*** Opening Data listing ***
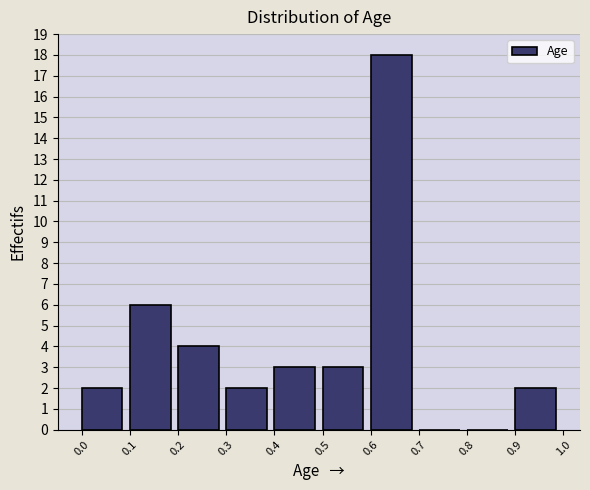

Reading left to right, list every bar in this chart as the range it spans on the x-axis followed by its height. The values are not printed on the chart, so give them approximately, as read against the axis.

0.0 to 0.1: 2
0.1 to 0.2: 6
0.2 to 0.3: 4
0.3 to 0.4: 2
0.4 to 0.5: 3
0.5 to 0.6: 3
0.6 to 0.7: 18
0.7 to 0.8: 0
0.8 to 0.9: 0
0.9 to 1.0: 2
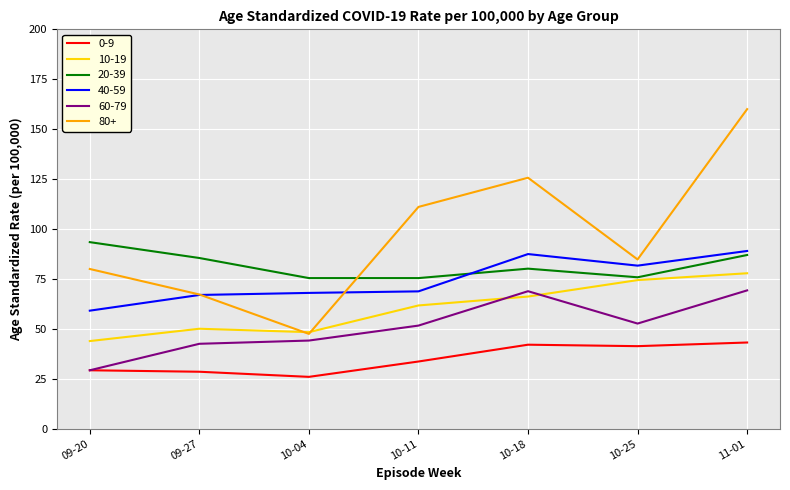

Read the 0-9 value at 09-27.

28.5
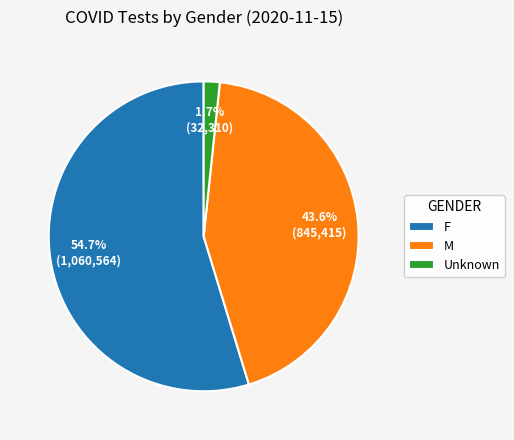

Does Unknown account for over 50% of the chart?

No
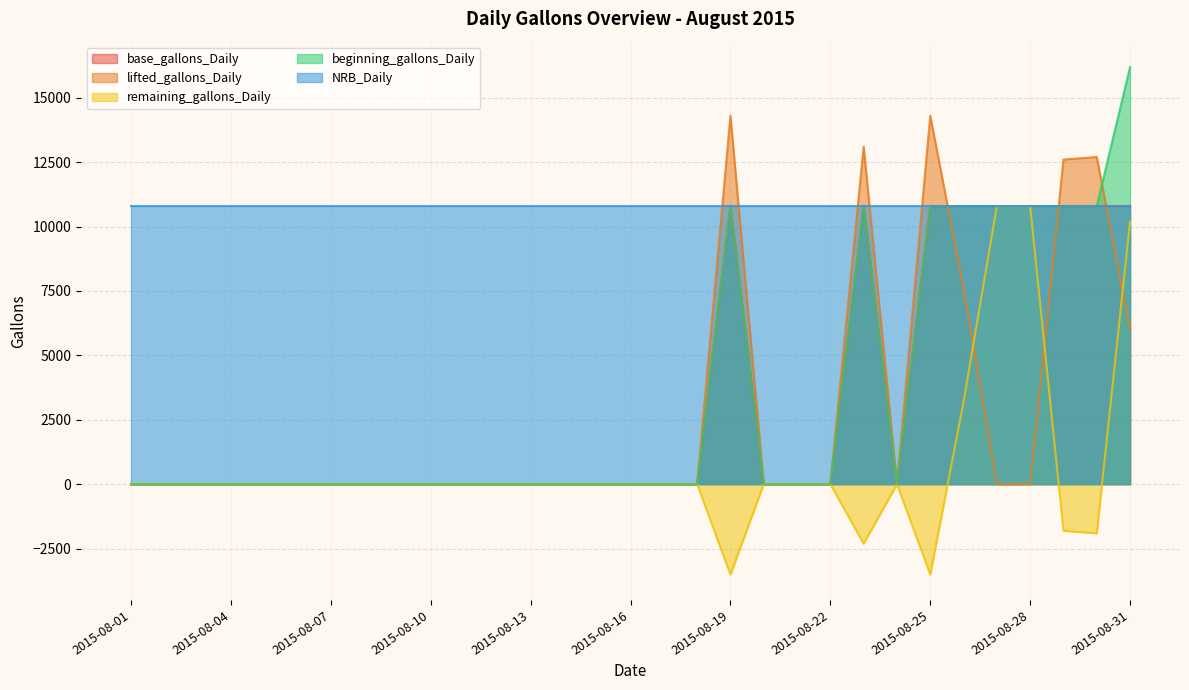

Which series ends up on top after the final intersection of beginning_gallons_Daily and lifted_gallons_Daily?

beginning_gallons_Daily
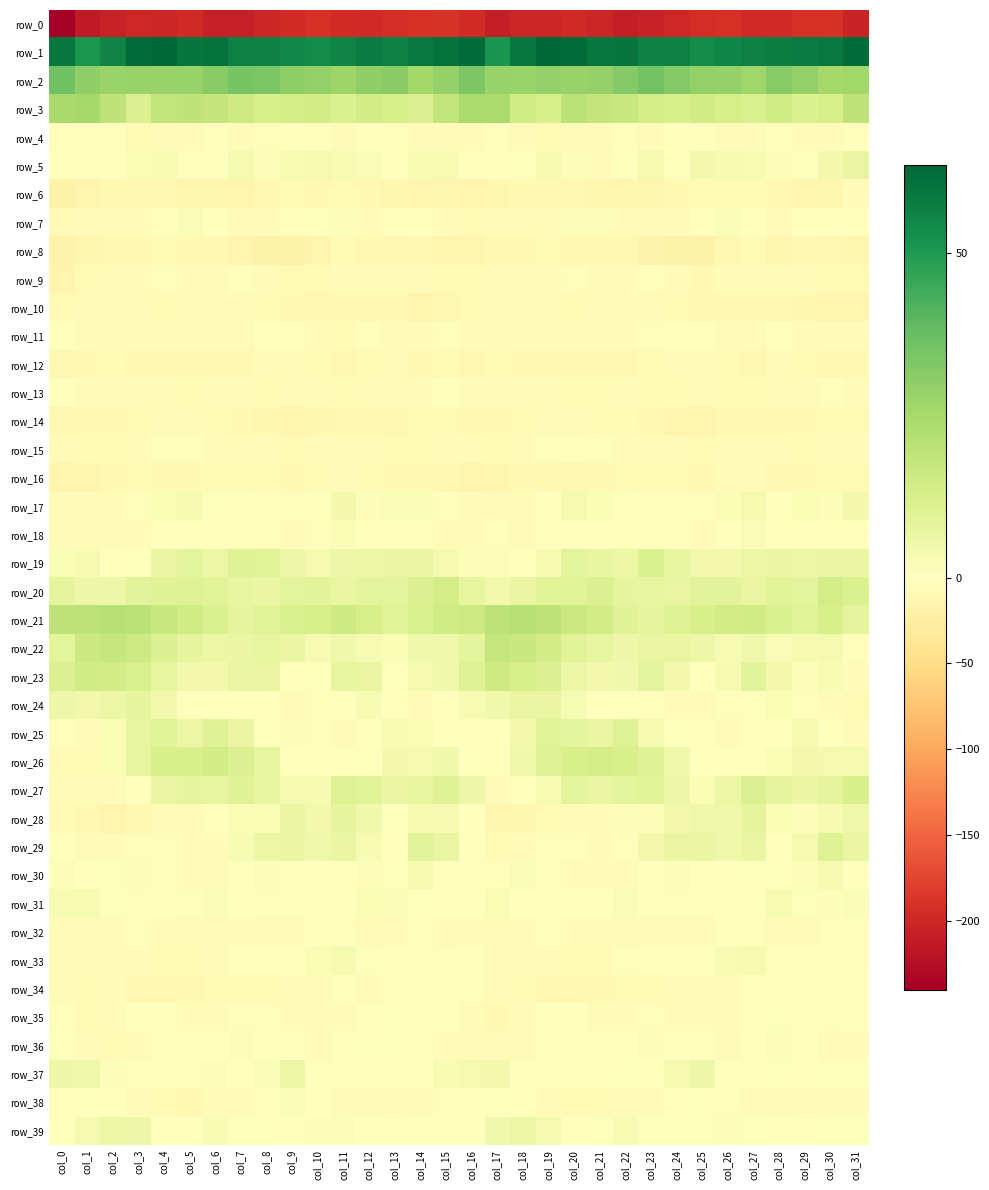

True or false: row_14 has a value of -5.1 at col_12.

False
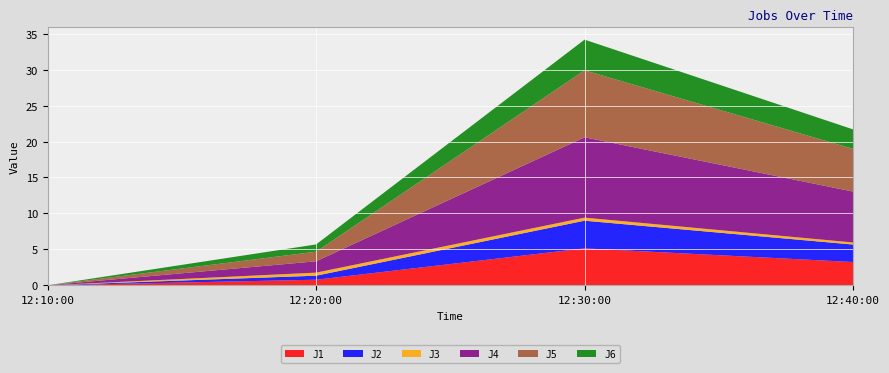

Reading right to left, transcribe all the data shown in this chart.

J1: 2022-08-08 12:40:00=3.2	2022-08-08 12:30:00=5.1	2022-08-08 12:20:00=0.8	2022-08-08 12:10:00=0.0
J2: 2022-08-08 12:40:00=2.4	2022-08-08 12:30:00=3.8	2022-08-08 12:20:00=0.6	2022-08-08 12:10:00=0.0
J3: 2022-08-08 12:40:00=0.3	2022-08-08 12:30:00=0.4	2022-08-08 12:20:00=0.4	2022-08-08 12:10:00=0.0
J4: 2022-08-08 12:40:00=7.1	2022-08-08 12:30:00=11.2	2022-08-08 12:20:00=1.6	2022-08-08 12:10:00=0.0
J5: 2022-08-08 12:40:00=5.9	2022-08-08 12:30:00=9.3	2022-08-08 12:20:00=1.3	2022-08-08 12:10:00=0.0
J6: 2022-08-08 12:40:00=2.7	2022-08-08 12:30:00=4.3	2022-08-08 12:20:00=1.0	2022-08-08 12:10:00=0.0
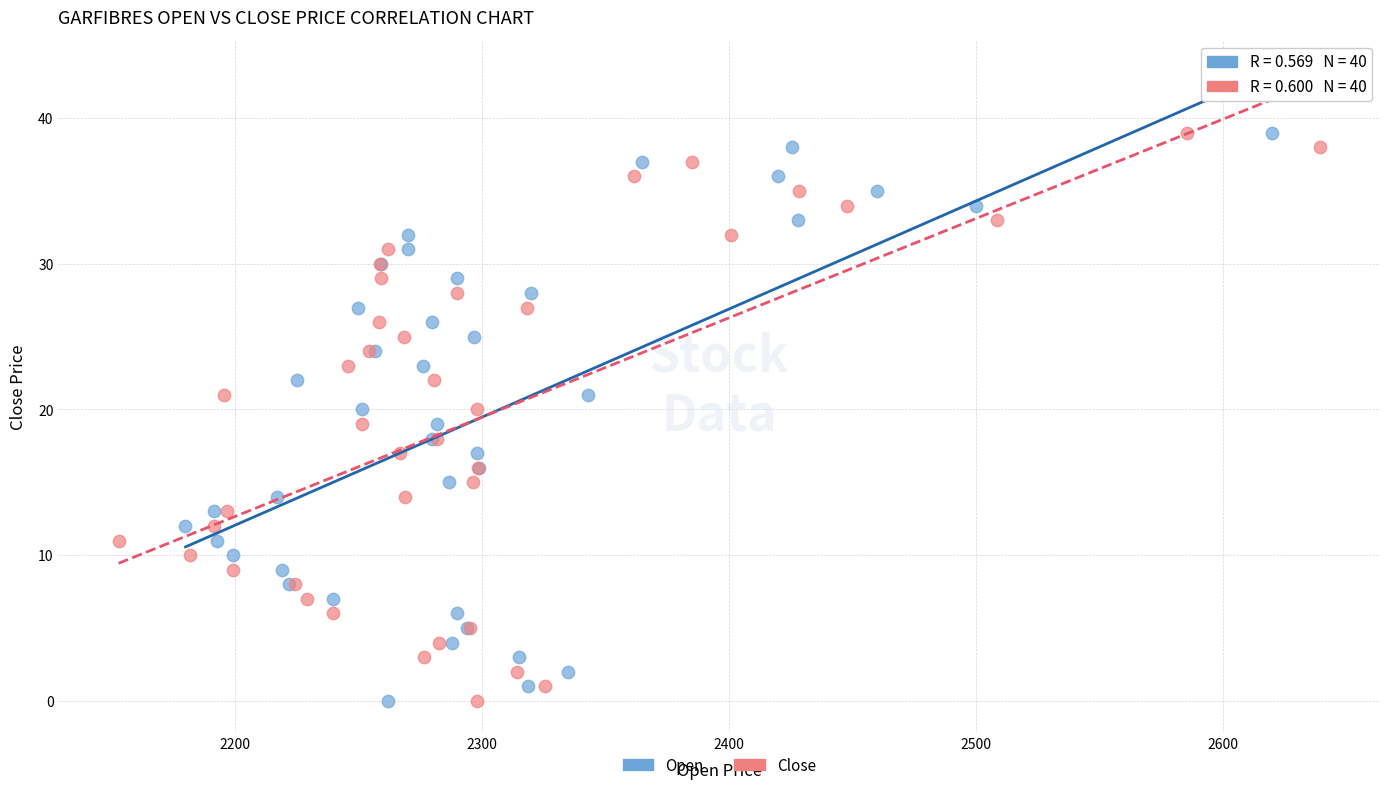

What are all the series names shown in the legend?

Open, Close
*** Closing Data listing ***
Extract each line of the material above that contains the string "left". The match is case-sensitive.

Reading left to right, list every bar in this chart as the range it spans on the x-axis followed by its height. The values are not printed on the chart, so give them approximately, as read against the axis.
Reading right to left, transcribe all the data shown in this chart.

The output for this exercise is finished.